[Cryptography] Bloom filter question
Christian Huitema
huitema at huitema.net
Fri Aug 8 22:57:01 EDT 2025
On 8/8/2025 3:45 AM, Jerry Leichter wrote:
> But it really makes no difference. In fact, if your concern is about someone who gets hold of the Bloom filter’s bit map having an advantage in determining how many values have been inserted in it, the obvious protection measure is to simply pre-set x% of the bits, chosen at random, to 1. x would be chosen as a tradeoff between false positives introduced and noise in an attacker’s estimates, given estimates on the range of expected numbers of legitimate entries.
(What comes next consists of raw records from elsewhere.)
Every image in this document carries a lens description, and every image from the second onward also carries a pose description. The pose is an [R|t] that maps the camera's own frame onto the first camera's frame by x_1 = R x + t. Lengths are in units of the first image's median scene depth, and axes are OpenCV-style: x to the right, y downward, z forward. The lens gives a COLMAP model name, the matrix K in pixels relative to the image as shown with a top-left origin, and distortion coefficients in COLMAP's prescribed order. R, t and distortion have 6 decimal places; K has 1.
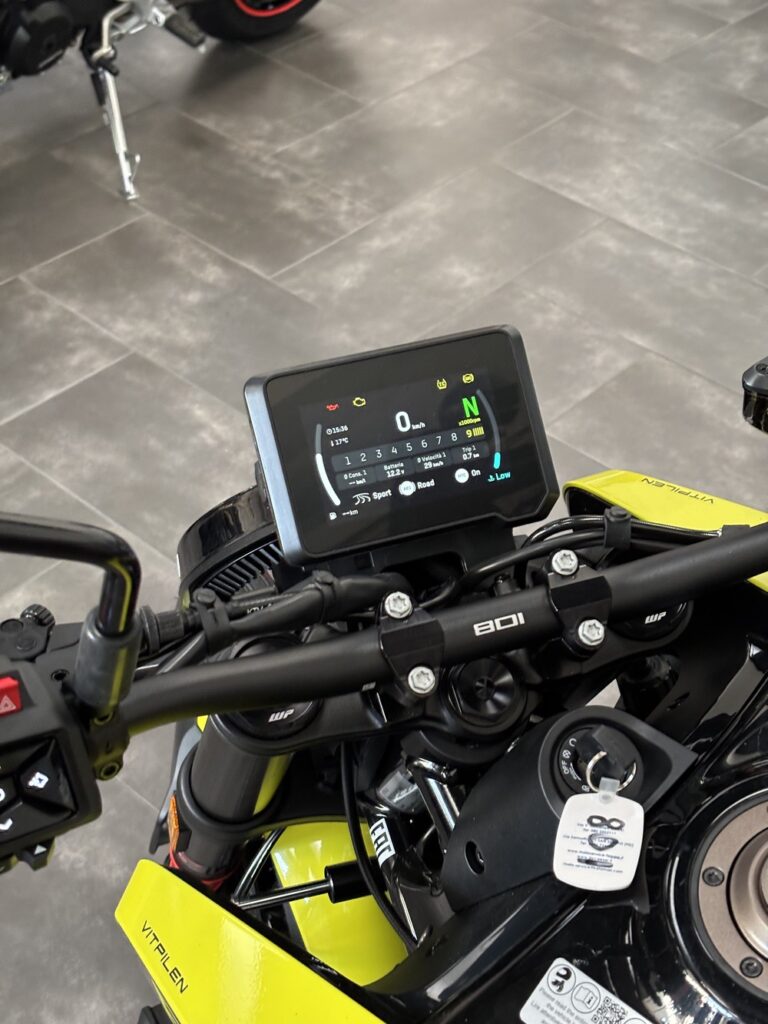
lens RADIAL K [[1561.1, 0, 378.9], [0, 1561.1, 517.1], [0, 0, 1]] dist [0.213253, -0.881681]
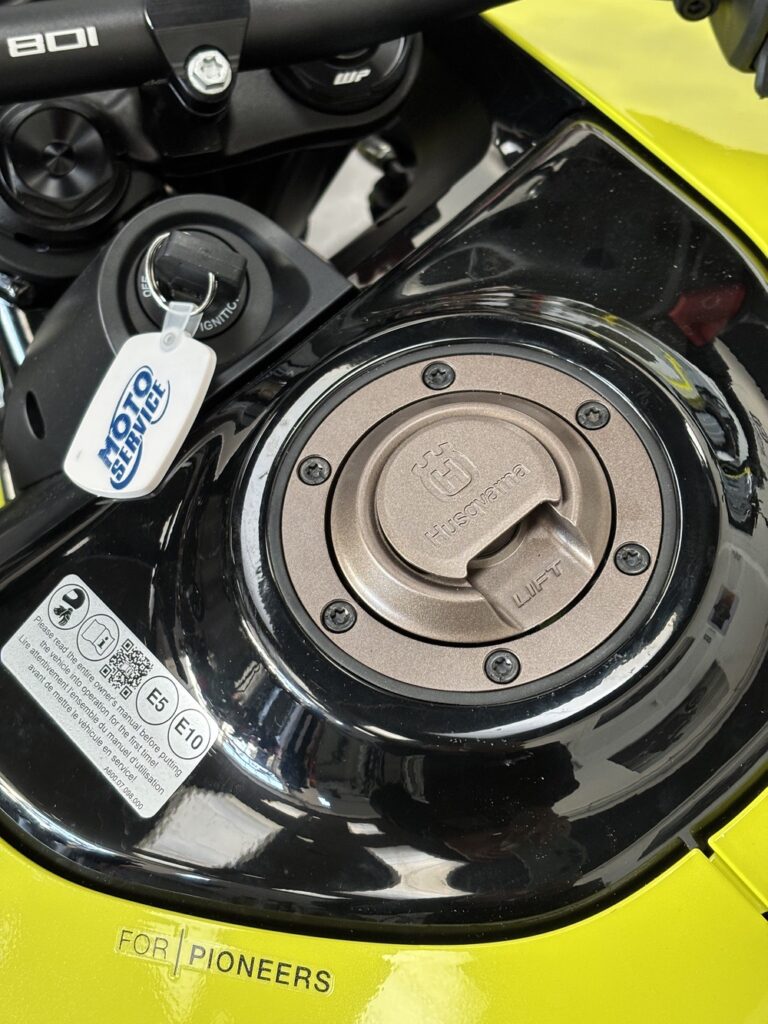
lens RADIAL K [[1561.1, 0, 378.9], [0, 1561.1, 517.1], [0, 0, 1]] dist [0.213253, -0.881681]
pose [[0.995906, 0.082231, 0.037539, 0.212740], [-0.089196, 0.961351, 0.260476, 0.081717], [-0.014669, -0.262757, 0.964750, 0.396185]]
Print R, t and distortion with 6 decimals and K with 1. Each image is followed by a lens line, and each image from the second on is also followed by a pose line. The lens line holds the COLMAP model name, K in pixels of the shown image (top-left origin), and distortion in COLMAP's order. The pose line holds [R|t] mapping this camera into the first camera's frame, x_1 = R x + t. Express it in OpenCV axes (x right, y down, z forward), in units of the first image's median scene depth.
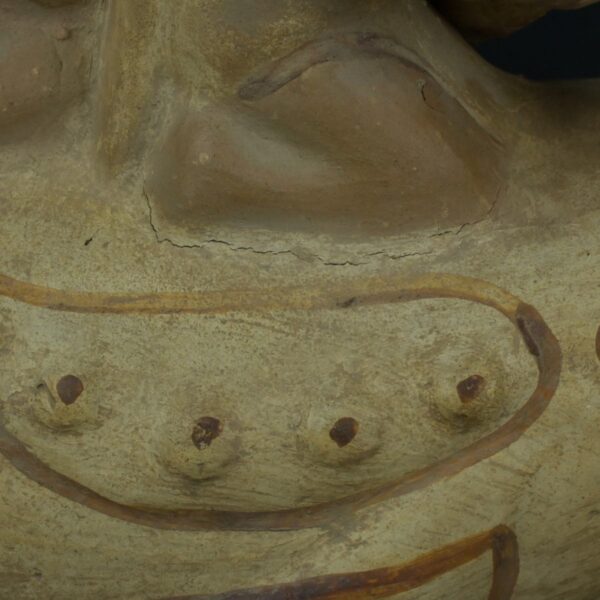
lens RADIAL K [[1883.0, 0, 301.7], [0, 1883.0, 298.9], [0, 0, 1]] dist [0.062503, 0.000000]
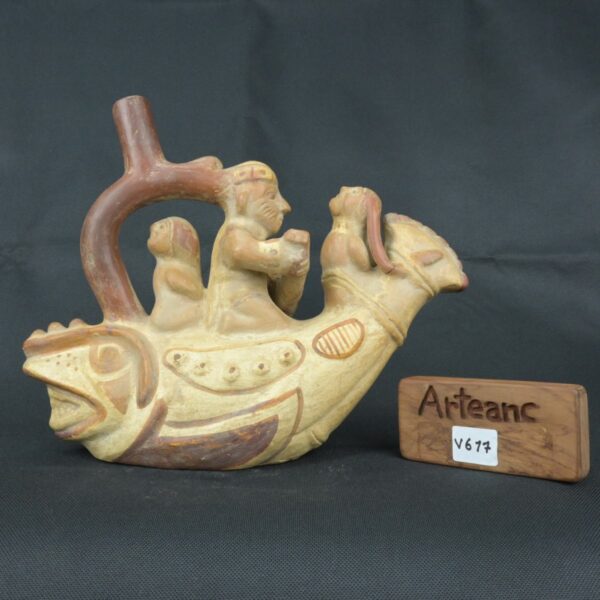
lens RADIAL K [[614.8, 0, 301.0], [0, 614.8, 297.9], [0, 0, 1]] dist [-0.001124, 0.000000]
pose [[0.991103, -0.088741, 0.099196, -0.016743], [0.125480, 0.871494, -0.474081, 0.651163], [-0.044379, 0.482310, 0.874876, -0.428721]]
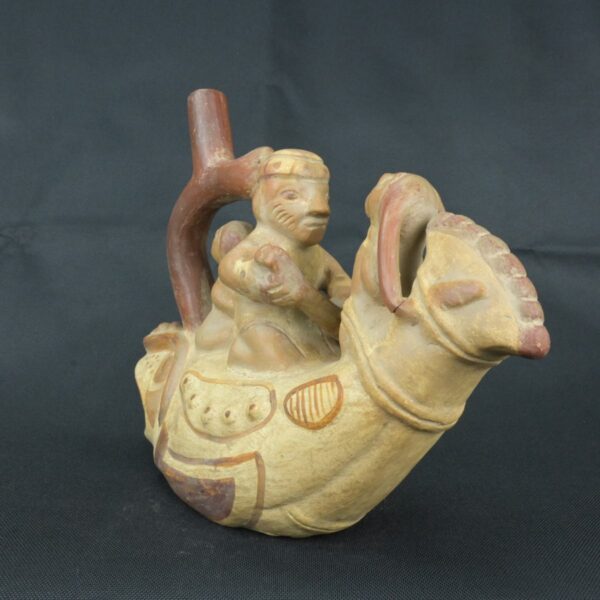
lens RADIAL K [[614.8, 0, 299.4], [0, 614.8, 298.7], [0, 0, 1]] dist [-0.001124, 0.000000]
pose [[0.705278, 0.002029, -0.708928, 0.993263], [-0.313235, 0.897981, -0.309052, 0.196346], [0.635977, 0.440029, 0.633962, 0.190912]]
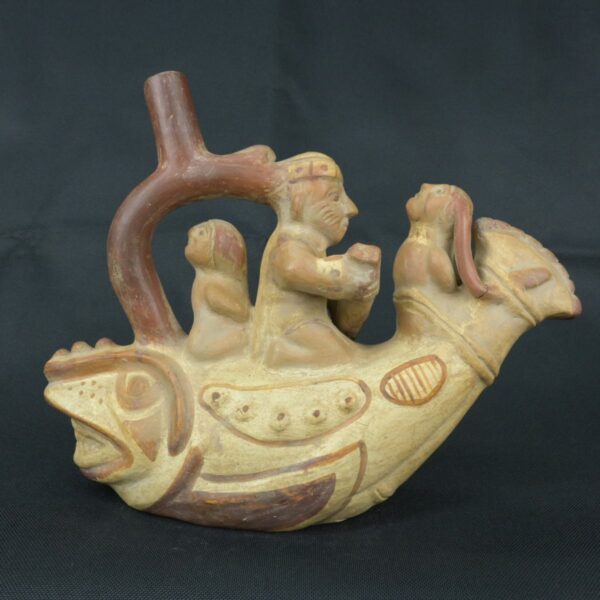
lens RADIAL K [[614.8, 0, 299.3], [0, 614.8, 298.0], [0, 0, 1]] dist [-0.001124, 0.000000]
pose [[0.997540, -0.068625, -0.014321, 0.020772], [0.056672, 0.909663, -0.411462, 0.363025], [0.041264, 0.409639, 0.911314, -0.239334]]
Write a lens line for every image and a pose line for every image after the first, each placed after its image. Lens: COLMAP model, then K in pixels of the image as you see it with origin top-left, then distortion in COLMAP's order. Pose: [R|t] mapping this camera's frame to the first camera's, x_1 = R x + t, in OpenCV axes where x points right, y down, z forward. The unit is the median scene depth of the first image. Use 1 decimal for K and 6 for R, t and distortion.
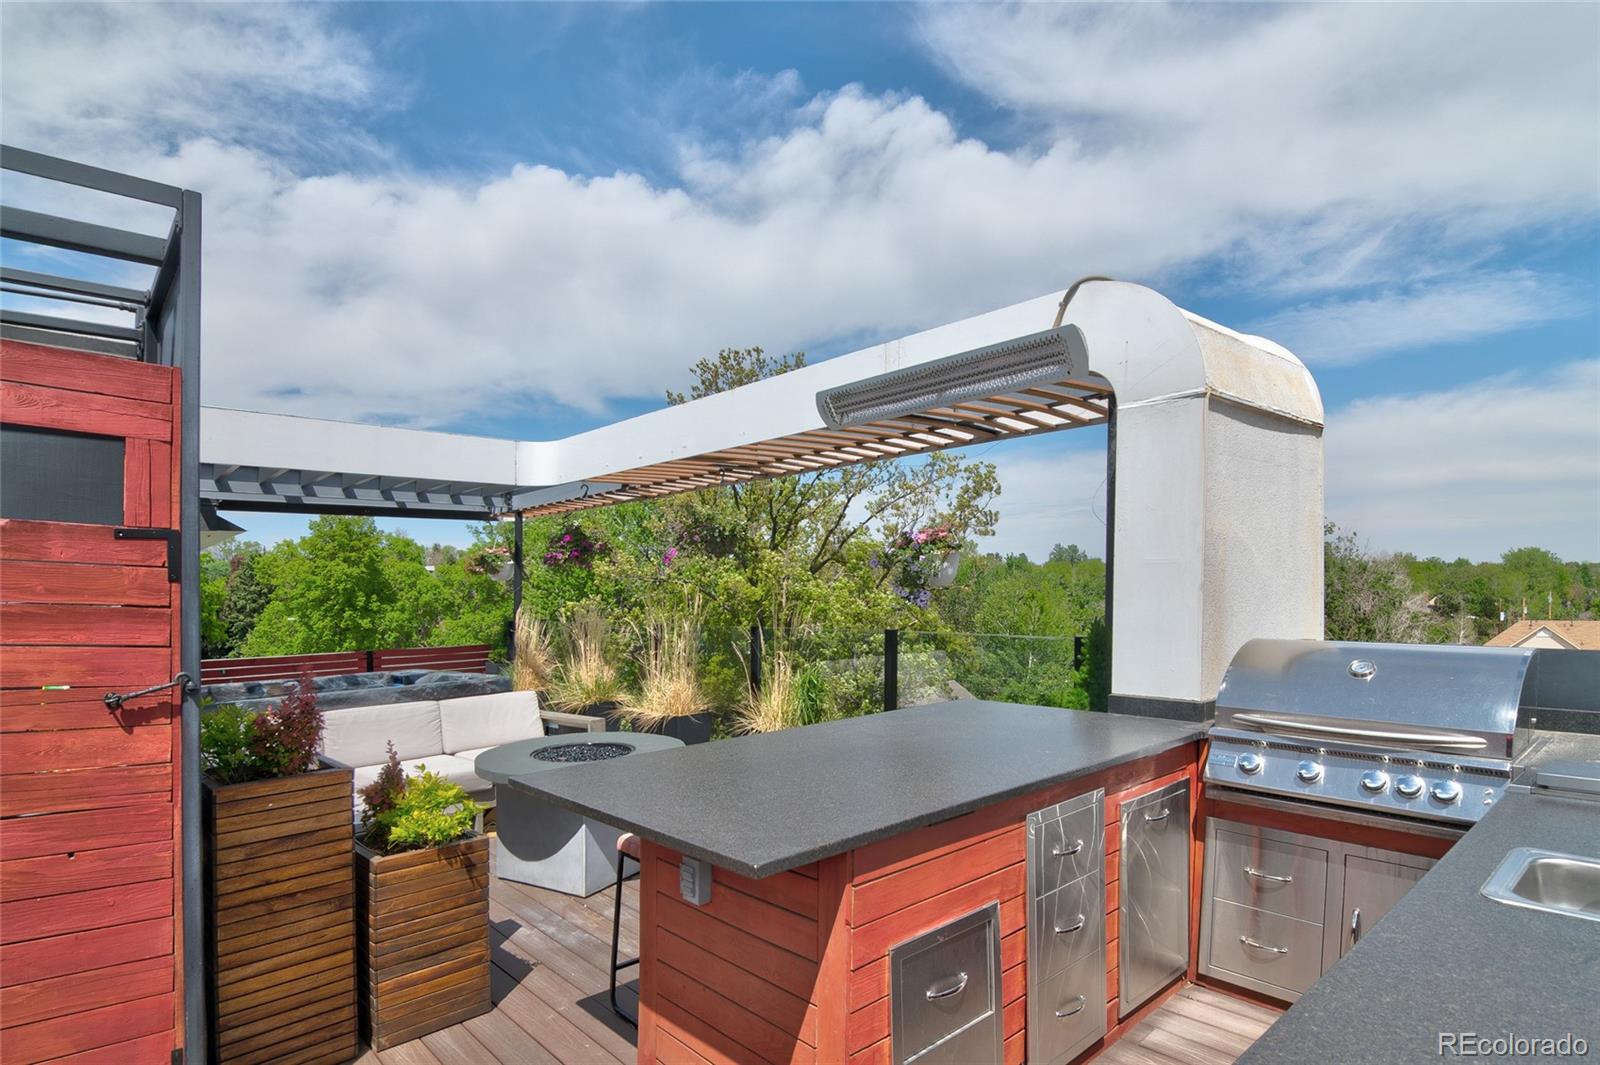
lens RADIAL K [[852.2, 0, 802.2], [0, 852.2, 603.7], [0, 0, 1]] dist [-0.000004, -0.000219]
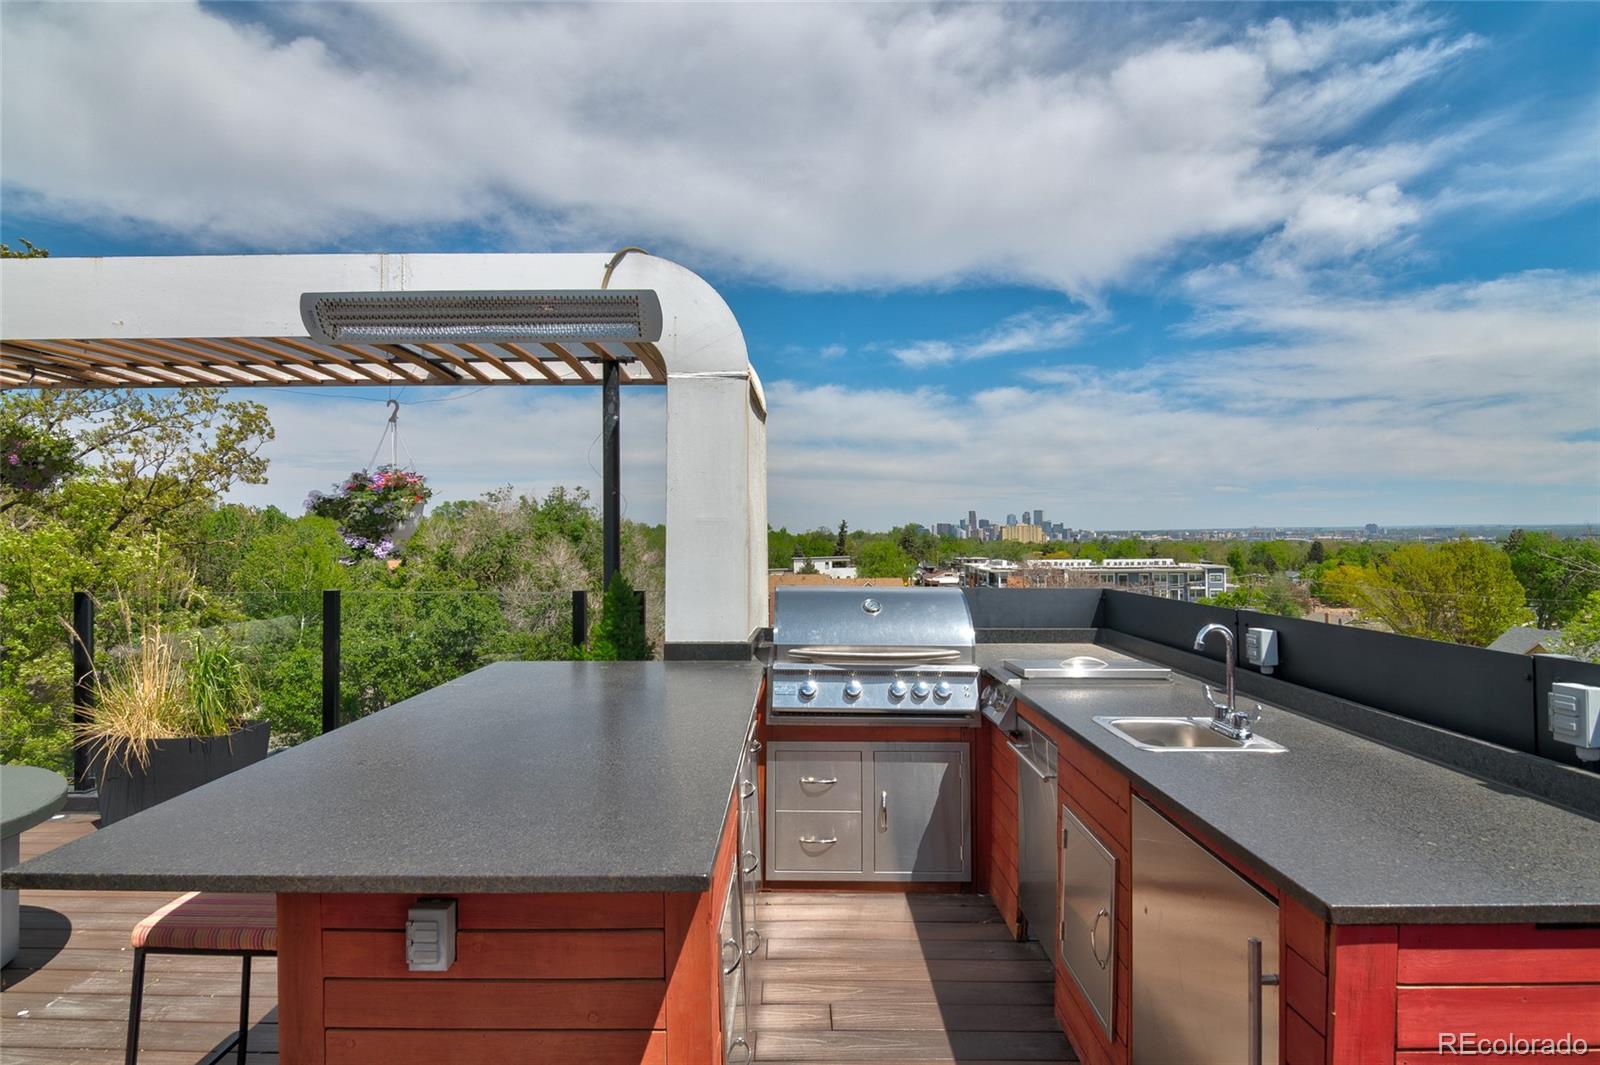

Take a Bloom filter as a piece of code that answers the question "is X
in the filter" as "Maybe" or "No". It is designed to answer "maybe",
because it is a statistical process: maybe means that the bits are set
for each N hashes of X. On the other hand, No is unambiguous. Of course,
the application can only tolerate some amount of ambiguity, or false
positive if you prefer. So it will dimension the filter to achieve that
amount in normal usage. "Maybe" means yes in 99% of the cases, or 99.9%,
or 90%, or maybe 50%, But a Bloom filter with 99% false positive would
not be terribly useful.
If the content of the bloom filter leaks, the adversary will be able to
run "is X in the filter" for a number of interesting values of X. Yes,
there will be some false positive, but the adversary is still going to
get valuable insights.
Setting some of the bits at random is not going to help all that much.
It will increase the rate of false positive for the adversary, but it
will also increase them for the application. See previous argument: the
application has to work, so it will dimension the filter to have an
acceptable rate of false positives.
If I was really worried about the bit map leaking information, I would
add encryption. Maybe use a keyed hash, so that the question becomes,
"given Key K, is X in the filter"? The adversary would need to capture
both the bitmap of the filter and the value of the key before gaining
information, which is probably harder than just capturing the filter.
Probably, but careless implementations could reveal both.